Rebecca Solomon had a recognisable and very individual interest in representing those on the margins of society, and particularly to subtly underlining the experience of contemporary women. Most famously, her depiction of The Governess (1854), goes a stage further than Richard Redgrave's 1844 version in deliberately juxtaposing the dowdily dressed teacher with the pretty-in-pink young mother enjoying her piano playing and attentive husband, whilst her child is looked after by someone else. The governess, purely because of her social and financial status has lost the opportunity to have a husband or a child of her own.
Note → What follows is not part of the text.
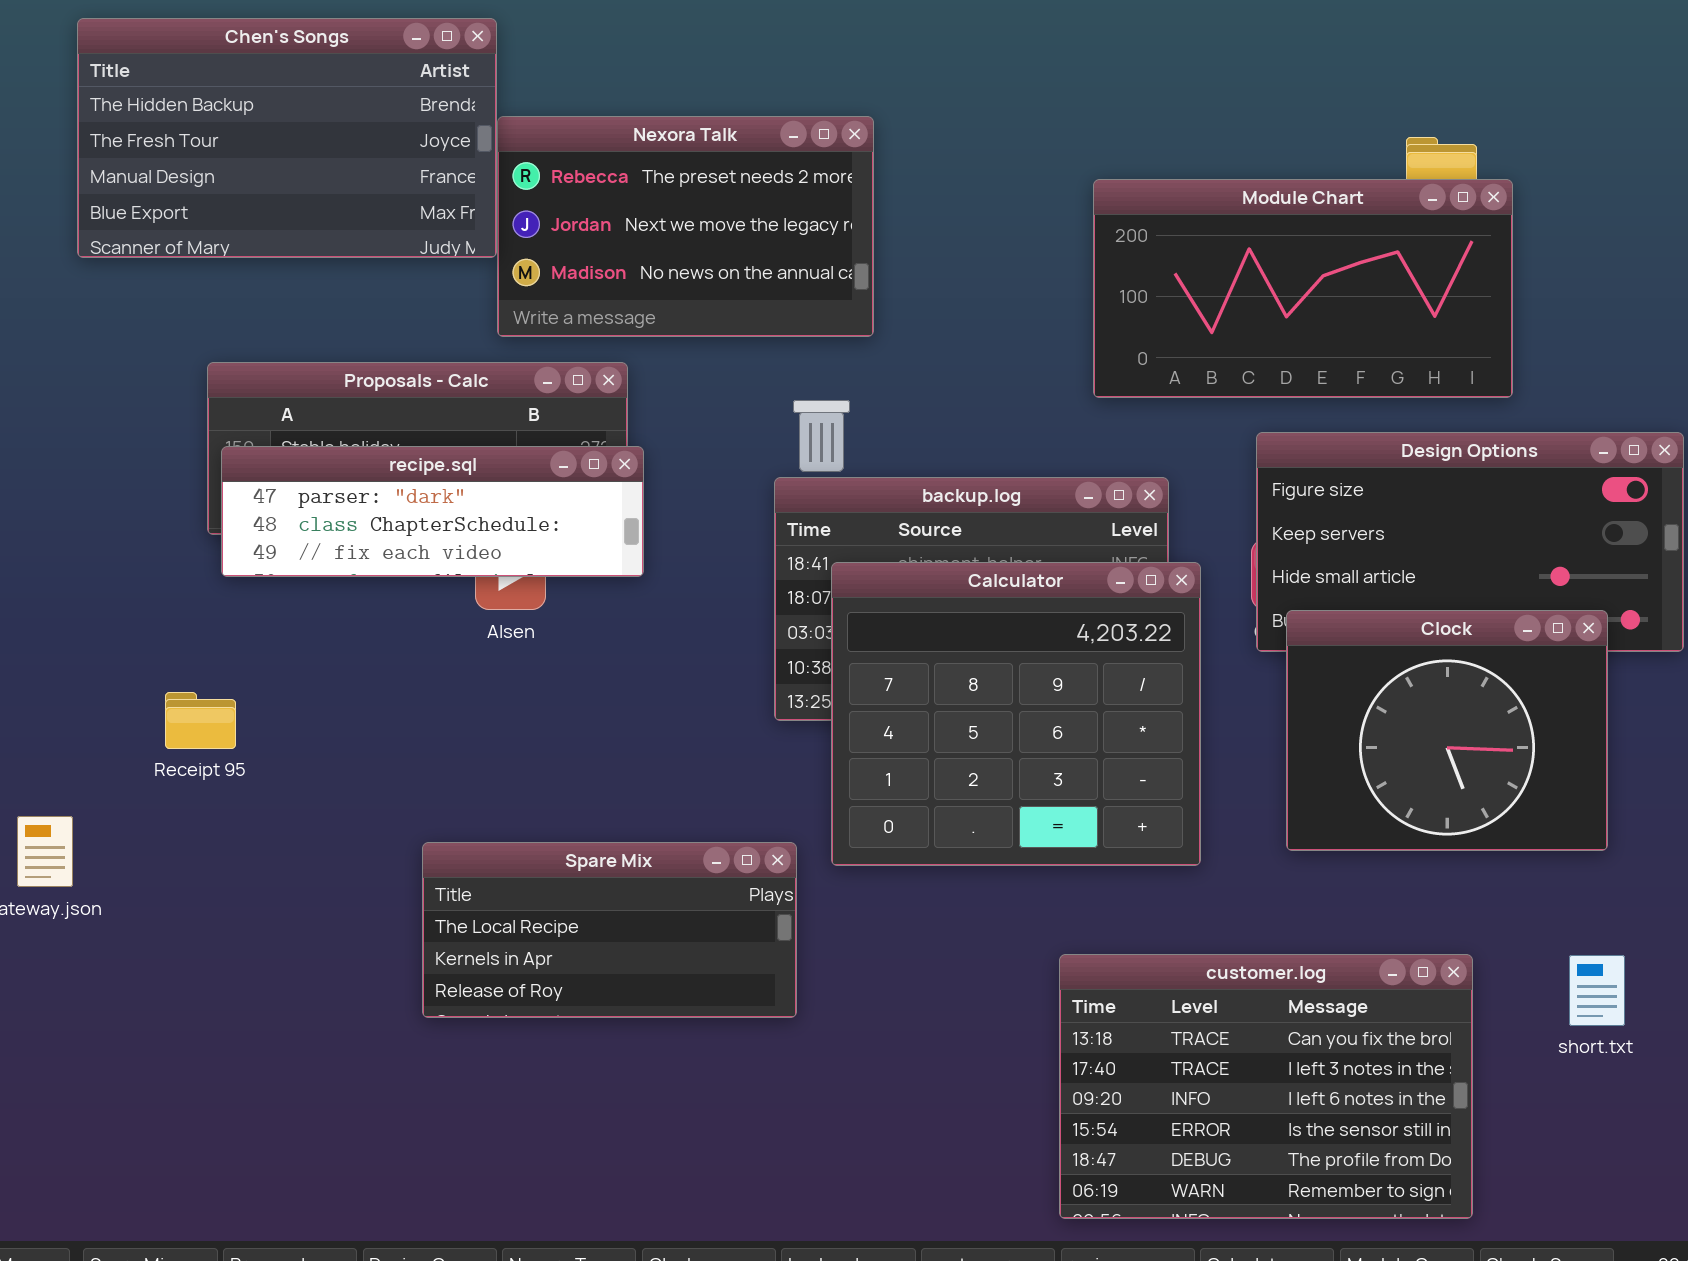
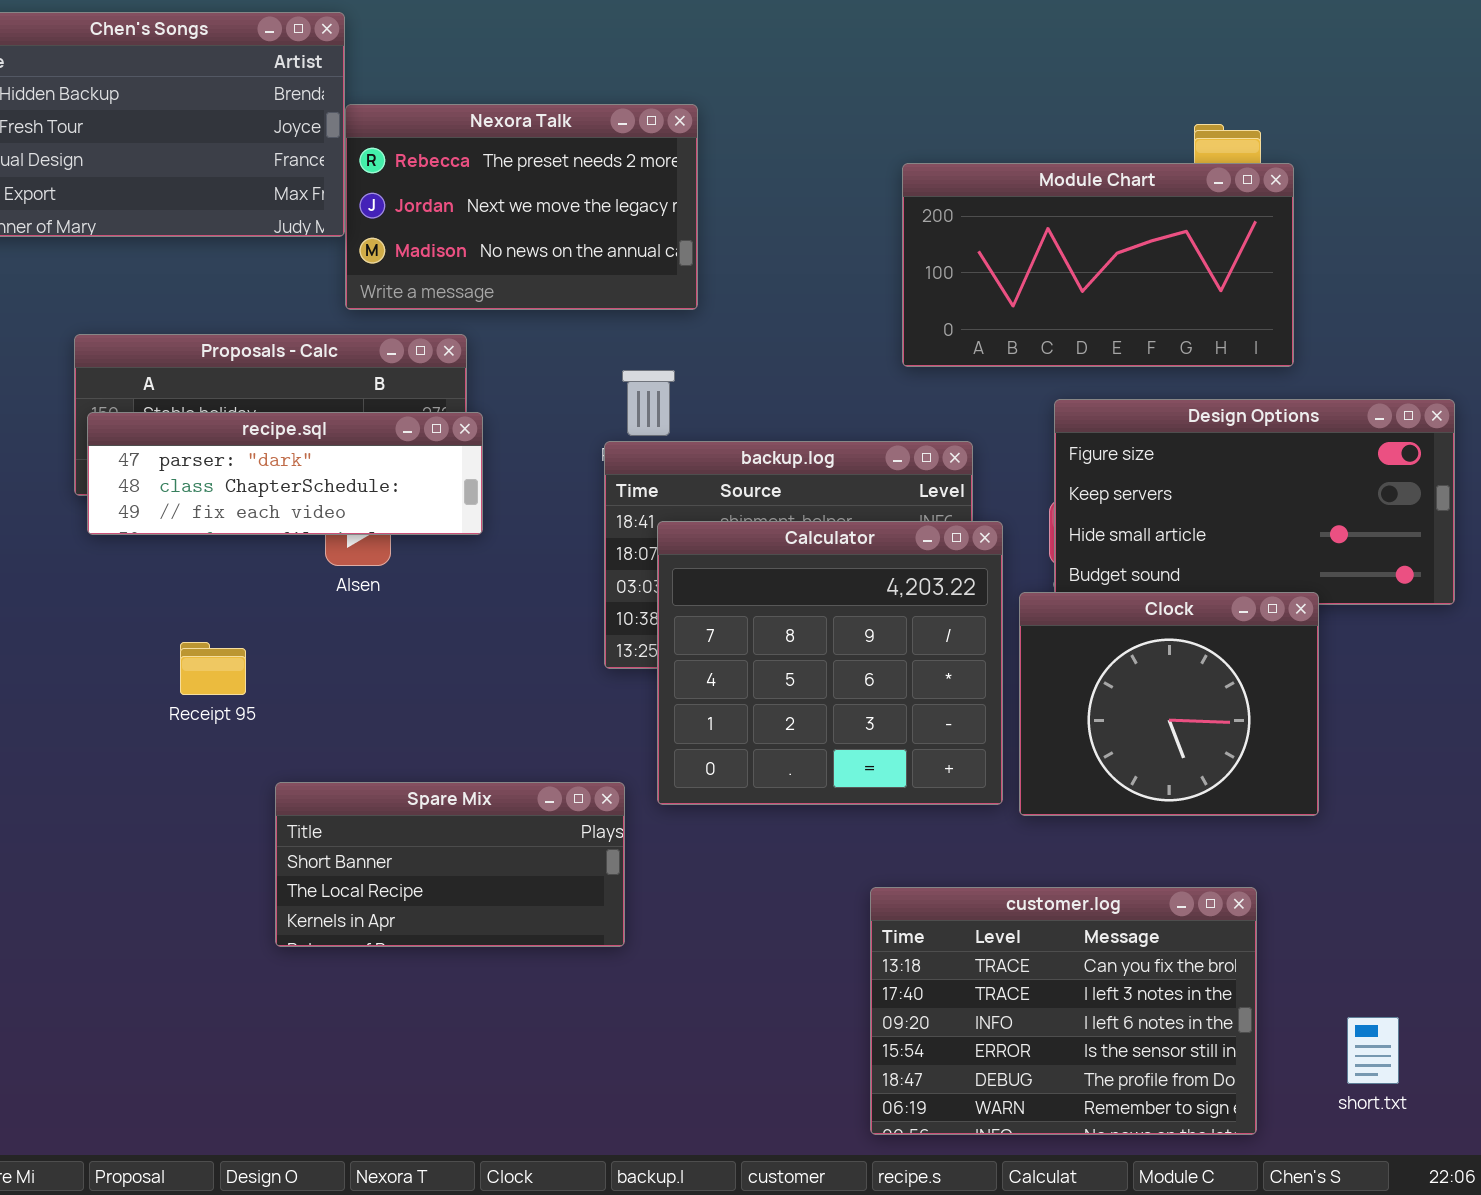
Clock: [1286,610,1608,851] -> [1019,592,1319,816], moved
Receipt 95: [165,692,236,749] -> [180,642,246,695], moved
Spare Mix: [422,842,797,1018] -> [275,782,625,947], scrolled up 1 row
short.txt: [1569,955,1625,1026] -> [1347,1017,1399,1084], moved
But through the close proximity of the protagonists, Solomon also suggests the careless disregard of the employers, and the invisibility of the woman in whom they are entrusting their son and heir.
Perhaps more subtly, in all her depictions of relations between the sexes, Solomon underlines the restrictive expectations placed on contemporary woman. In The Birthday Gift, the looming intrusiveness of the man belies the title, suggesting that the 'gift' comes at a potentially unacceptable price. The repeated use of red, the heaviness of the necklace and the juxtaposition between interior darkness and light, reinforce the positioning of the figures.